Souvenez-vous de Marian Hossa

Et le genou? «Mon genou est en parfait état. Je suis remis à 100%. Je l'ai prouvé avec tous les tests physiques auxquels m'ont soumis les équipes qui s'intéressent à moi. Je comprends que cette question préoccupe bien du monde. Si j'étais recruteur, je poserais la même. Mais j'espère avoir dissipé tous les doutes.»

Un genou mal en point suscite des inquiétudes. C'est normal. Plus encore à Montréal qu'ailleurs dans la LNH, en raison du dossier médical d'Andrei Markov.

Mais il y a pire que les genoux ou les épaules amochés. Il y a les commotions cérébrales qui devraient effrayer davantage les équipes de la LNH.

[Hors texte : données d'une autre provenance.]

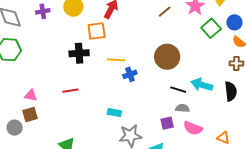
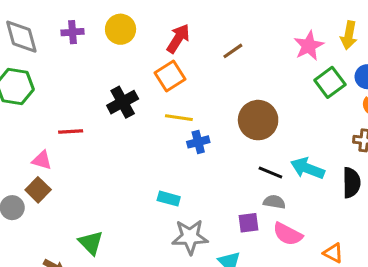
brown line: (165, 12) -> (233, 51), moved
orange square: (97, 31) -> (170, 76), moved, turned -30
black cross: (79, 53) -> (123, 102), turned -30
red line: (70, 91) -> (71, 131), moved
brown square: (30, 115) -> (38, 190), turned -35

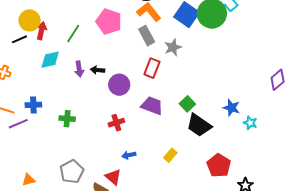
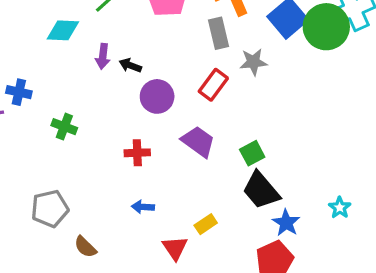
blue star: (231, 108) -> (286, 223), moved
red triangle: (113, 177) -> (175, 248), moved

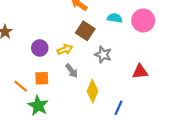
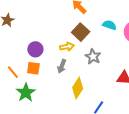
purple circle: (40, 48) -> (35, 49), moved
yellow arrow: (65, 50) -> (67, 47), moved
gray arrow: (72, 71) -> (62, 66), turned 48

Galchenuyk a toute sa tête. Il semble même en avoir une bonne. Une tête plus froide et plus solide que celle de son cousin russe et coéquipier à Sarnia, Nail Yakupov. Considéré par plusieurs comme le joueur le plus talentueux de la cuvée 2012, Yakupov a souffert d'une commotion l'hiver dernier. De plus, il affiche une attitude de vedette qui pourrait lui coûter la première sélection ce soir.

On verra.

Pour en revenir au genou de Galchenyuk, j'aimerais vous rappeler l'histoire de Marian Hossa. Une histoire qui tombe bien puisqu'elle s'est déroulée justement à Pittsburgh, où la LNH a tenu son repêchage en 1997.

Je sais que ça fera mal. Car si le Canadien n'avait pas gaspillé sa 11e sélection en repêchant Jason Ward cette année-là, ce n'est pas à Ottawa (les Sénateurs l'ont repêché tout de suite après), mais à Montréal que Hossa aurait fait son entrée dans la LNH.

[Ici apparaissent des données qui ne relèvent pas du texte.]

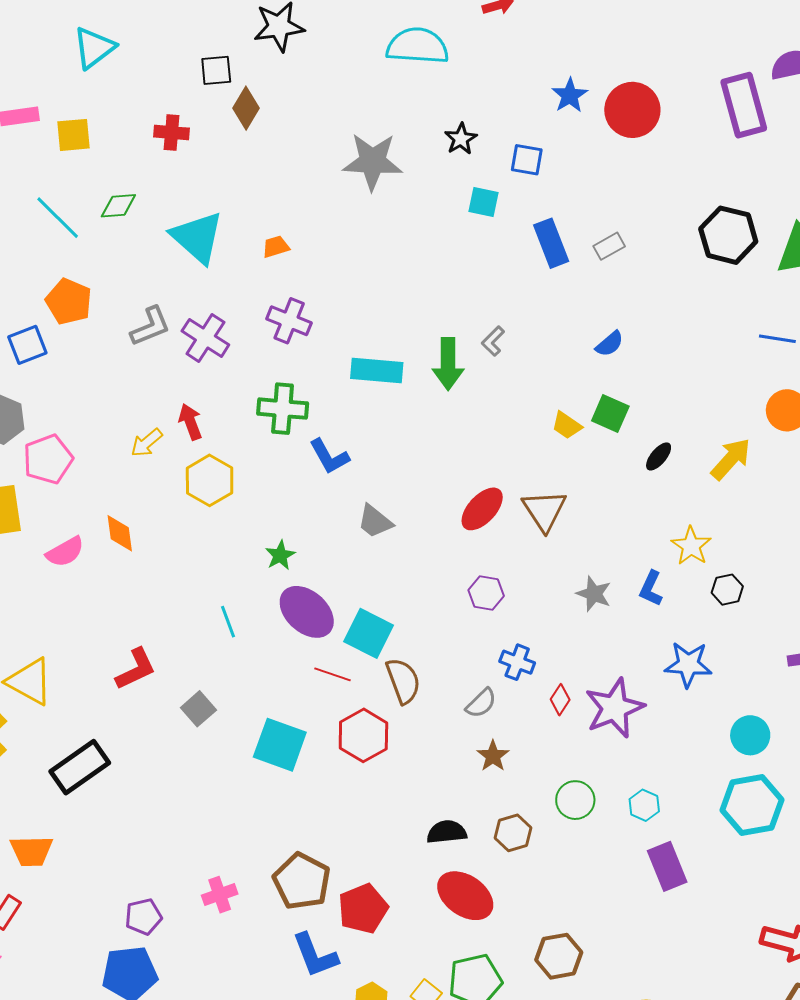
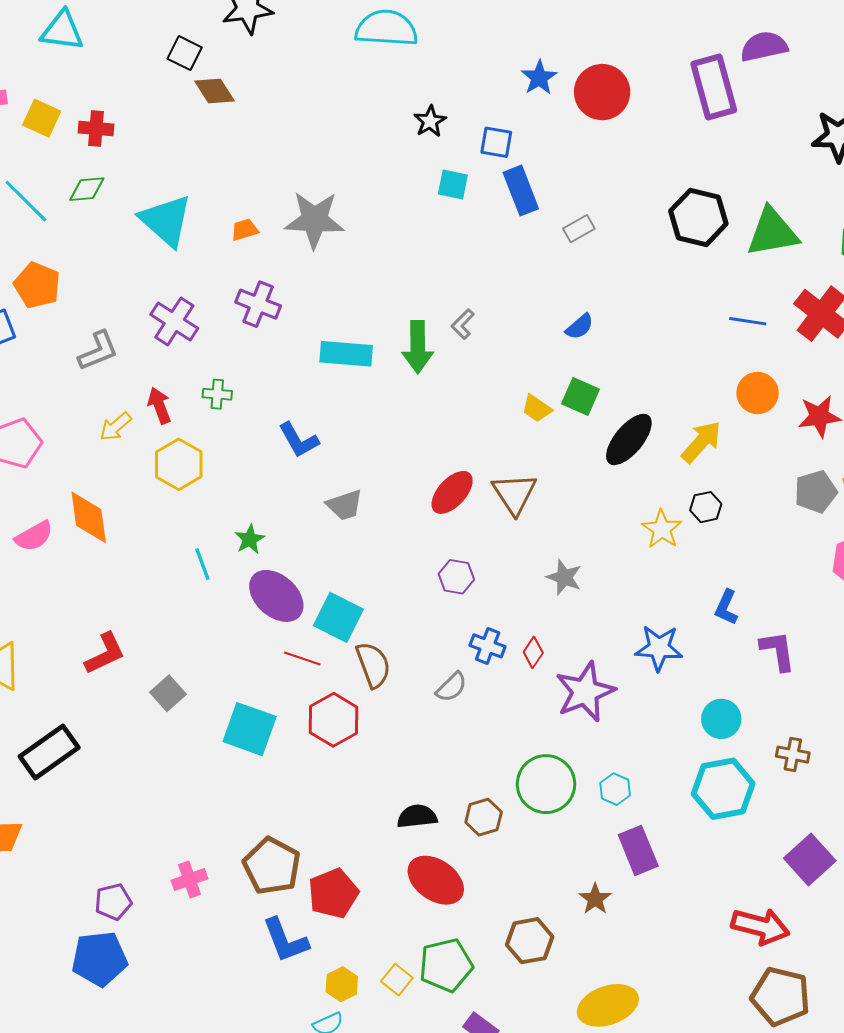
cyan triangle: (94, 48) -> (62, 31), turned 45
black square: (216, 70) -> (185, 53), turned 32
brown diamond: (246, 108) -> (215, 91), turned -63
red cross: (172, 133) -> (96, 129), moved
yellow square: (74, 135) -> (42, 118), turned 30
gray star: (372, 162) -> (314, 220), moved
blue rectangle: (551, 243) -> (521, 191), moved
gray L-shape: (150, 326) -> (98, 351), moved
green cross: (283, 409) -> (217, 394), moved, size x0.6
black ellipse: (659, 456) -> (629, 439), size x1.8
gray trapezoid: (375, 521) -> (345, 505), turned -57
orange diamond: (120, 533) -> (89, 517), size x1.4
blue L-shape: (651, 588) -> (726, 607), moved
black hexagon: (727, 590) -> (706, 507), moved
cyan line: (228, 622) -> (202, 564), moved
red diamond: (560, 700) -> (533, 652), moved
brown star: (493, 756) -> (595, 899), moved
green circle: (575, 800) -> (546, 784), size x1.5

L'année qui a suivi sa sélection, Marian Hossa s'est démis le genou lors du tournoi de la Coupe Memorial, qui se déroulait à Spokane. Après une saison de 45 buts et 85 points en 53 matchs, Hossa, assis sur une chaise, avait été promené en héros sur la patinoire par ses coéquipiers des Winterhawks de Portland pour célébrer la conquête de la Coupe Memorial. Hossa les avait aussi guidés vers le championnat dans la Ligue de l'Ouest.

Malgré cette blessure, Hossa vient de compléter sa 13e saison dans la LNH. Il a marqué 429 buts, il a amassé plus de 900 points et a soulevé la Coupe Stanley il y a deux ans avec les Blackhawks de Chicago.

Ce n'est pas rien.

Personne ne peut assurer qu'Alex Galchenyuk aura la carrière de Marian Hossa. C'est évident. Mais s'il n'avait pas été blessé l'hiver dernier, il serait sans doute le premier joueur sélectionné ce soir à Pittsburgh. D'où l'importance pour le Canadien de saisir l'occasion de colmater un gros trou au centre si Galchenyuk est toujours disponible au troisième rang.

S'il ne l'est pas?

Filip Forsberg représenterait un prix de consolation intéressant à l'attaque. À moins que le Canadien décide d'y aller pour un coup de circuit avec le défenseur Mathew Dumba.

Mais avec sa troisième sélection - la toute première de Marc Bergevin, qui m'a assuré hier que le repêchage était son dossier le plus important depuis qu'il est DG du Tricolore -, le Canadien n'a pas le droit de se tromper.